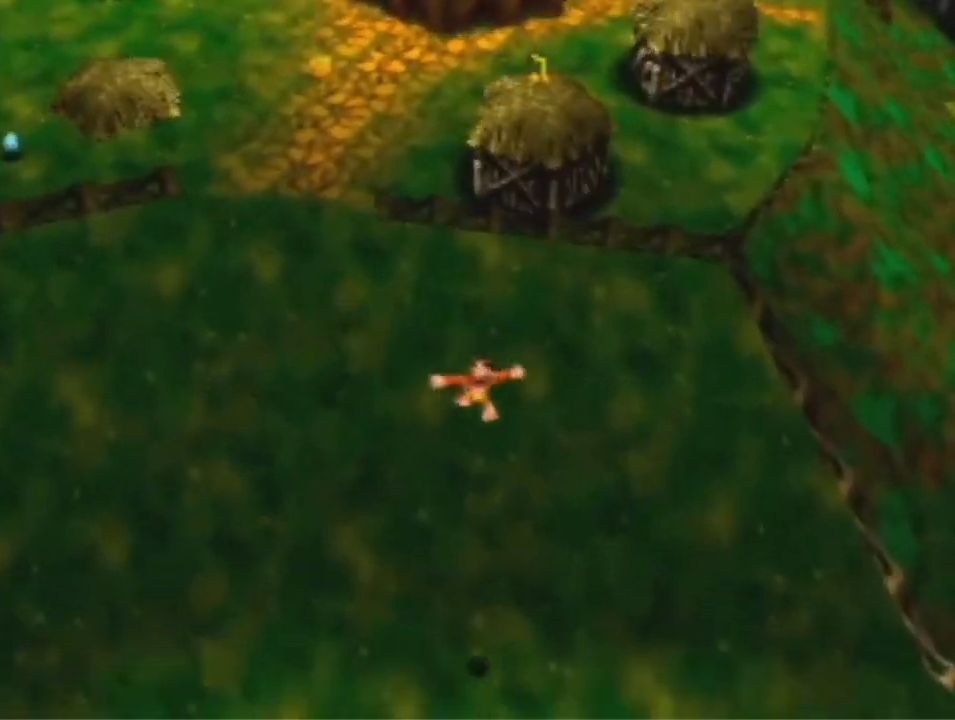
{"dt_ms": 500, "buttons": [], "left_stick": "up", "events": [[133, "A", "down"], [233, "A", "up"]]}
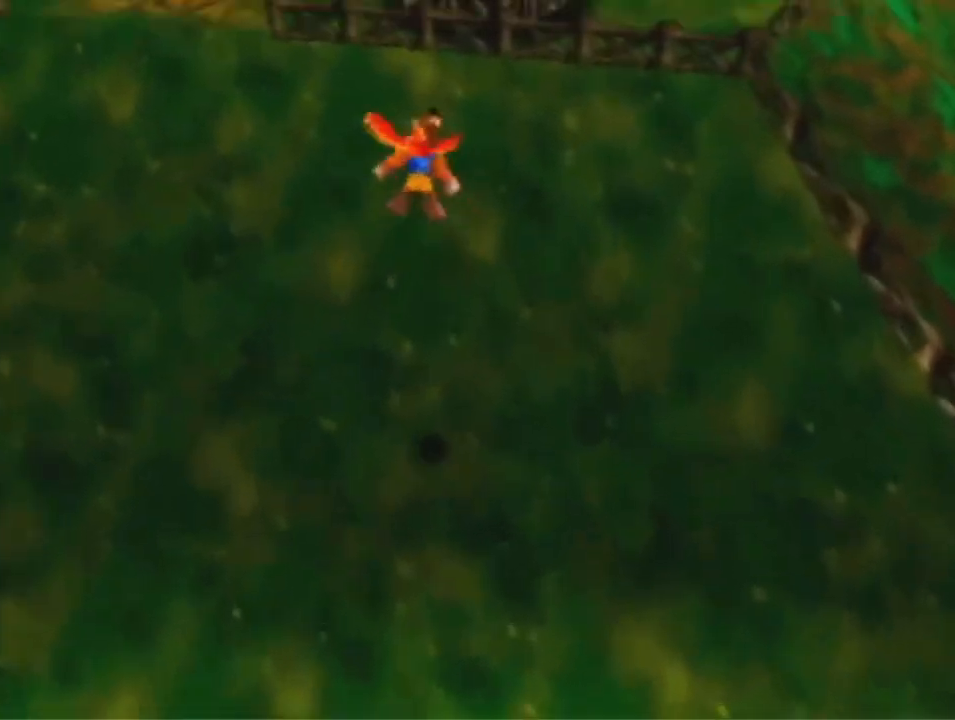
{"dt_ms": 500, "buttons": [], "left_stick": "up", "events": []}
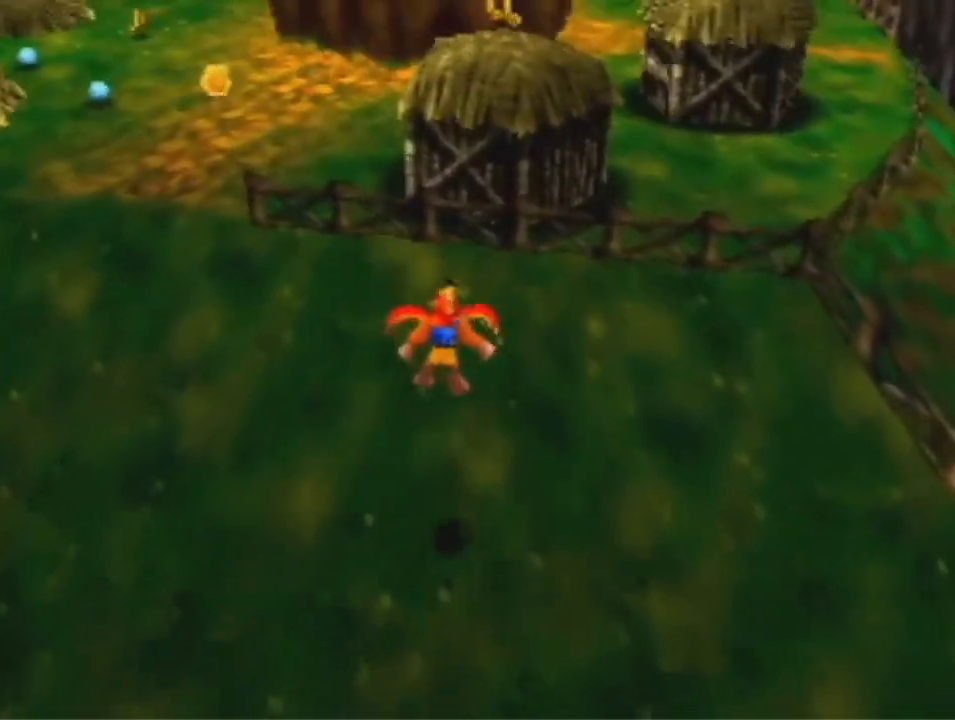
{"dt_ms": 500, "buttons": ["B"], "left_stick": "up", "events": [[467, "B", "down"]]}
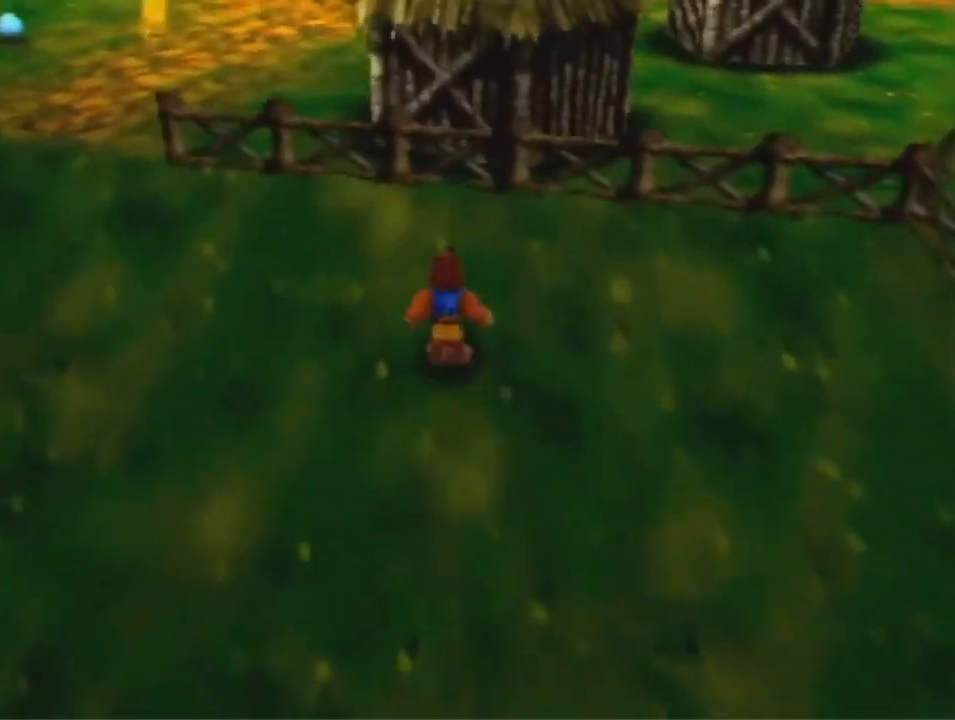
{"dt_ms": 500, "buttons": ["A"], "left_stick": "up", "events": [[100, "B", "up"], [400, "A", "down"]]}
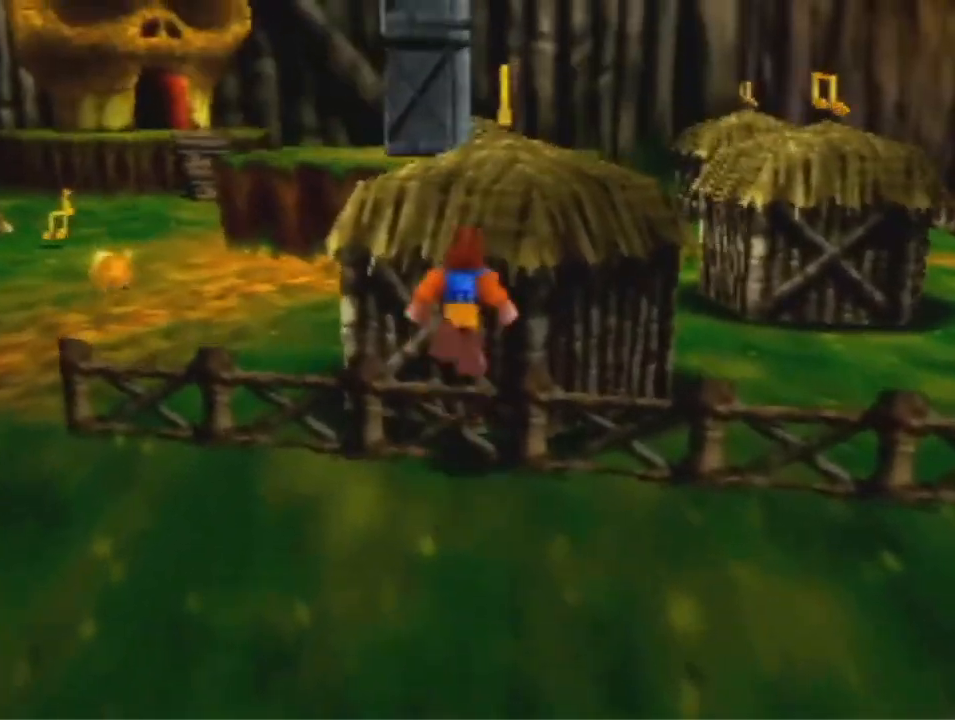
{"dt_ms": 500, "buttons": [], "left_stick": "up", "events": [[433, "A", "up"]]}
* * *
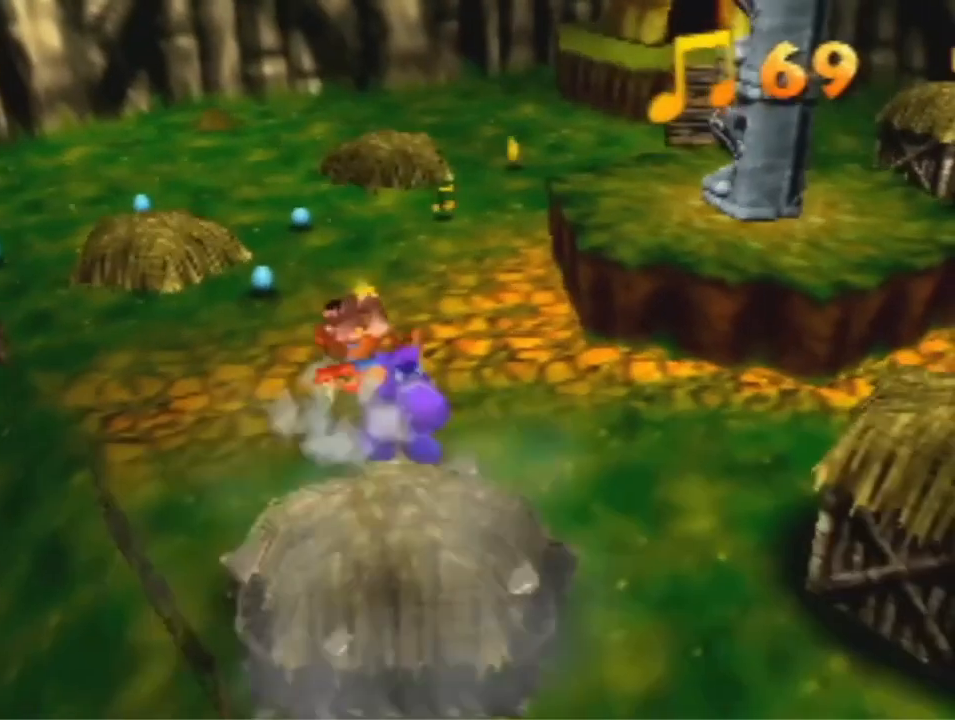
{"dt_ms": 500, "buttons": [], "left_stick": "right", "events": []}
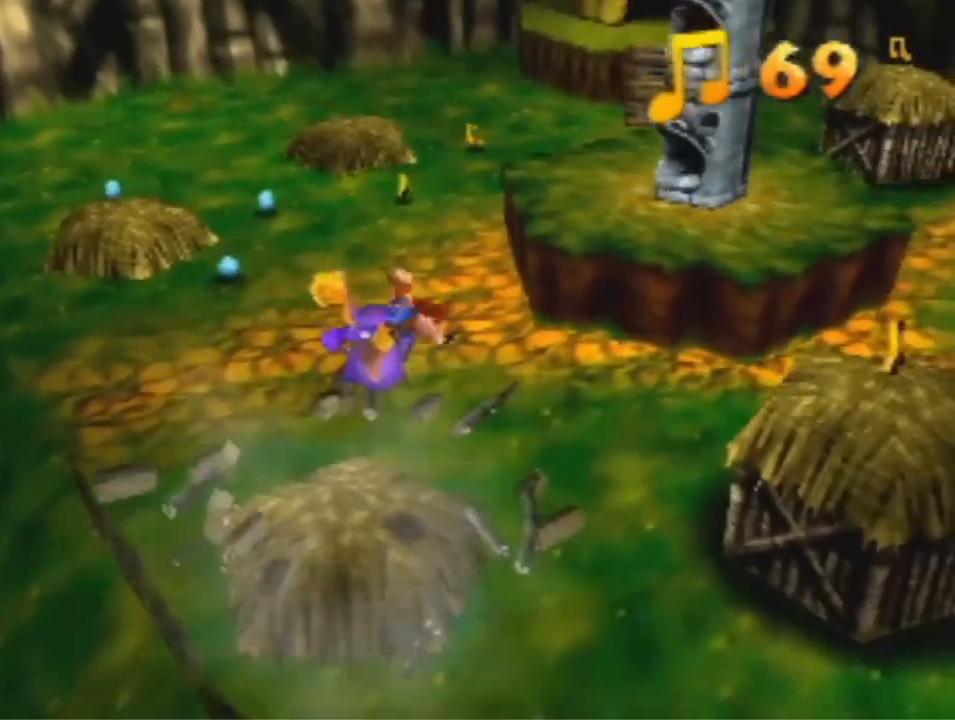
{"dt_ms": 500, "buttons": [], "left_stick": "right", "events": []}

§ Task objective
One number makes up the answer: the number of lines among the entries that include the word "down".

§ Task solution
3